Page:
=-=-=
I do agree with that, and decided to go with German showlines instead of American lines, but they also breed a lot to the VA dogs. Everyone wants the VA dogs it is hard to find some that are free of some of them. 

I actually liked Dallas, but I do not like Geneva. I really haven't followed his major progeny though. Still, the overall pedigree looks good. I know some of the kennel names of the dogs other than the GV dogs. 

I think that down the line, you can go Dallas-Free, but if you are just starting out in the showlines, going with what is winning is the way to go. Once you are established, you can be a little more risky.


----------



## Samba (Apr 23, 2001)

The popular sire problem and bottlenecking is not a criticism of a particular dog. A dog can bring good things to a breeding program that desires his attributes. 

Of course, that a particular person is breeding into those lines is not in itself a problem at all!
=-=-=
Problem: In the forum thread, what kind of showlines did the first poster choose over American lines?

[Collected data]
=-=-=
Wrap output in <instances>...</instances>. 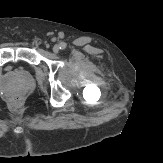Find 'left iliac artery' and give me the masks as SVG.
<instances>
[{"label": "left iliac artery", "mask_w": 163, "mask_h": 163, "mask_svg": "<svg viewBox=\"0 0 163 163\" xmlns=\"http://www.w3.org/2000/svg\"><path fill=\"white\" fill-rule=\"evenodd\" d=\"M59 47H60V49L64 50L66 48V43L65 42H61L59 44Z\"/></svg>", "instance_id": "left-iliac-artery-1"}]
</instances>
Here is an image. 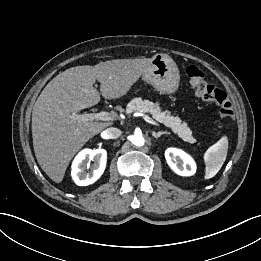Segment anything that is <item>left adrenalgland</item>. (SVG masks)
I'll list each match as a JSON object with an SVG mask.
<instances>
[{"instance_id":"left-adrenal-gland-1","label":"left adrenal gland","mask_w":261,"mask_h":261,"mask_svg":"<svg viewBox=\"0 0 261 261\" xmlns=\"http://www.w3.org/2000/svg\"><path fill=\"white\" fill-rule=\"evenodd\" d=\"M152 135L156 138V139H158L159 137H161V135H170V133L169 132H167V131H160V132H153L152 133Z\"/></svg>"}]
</instances>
=-=-=
Answer to the task: German showlines.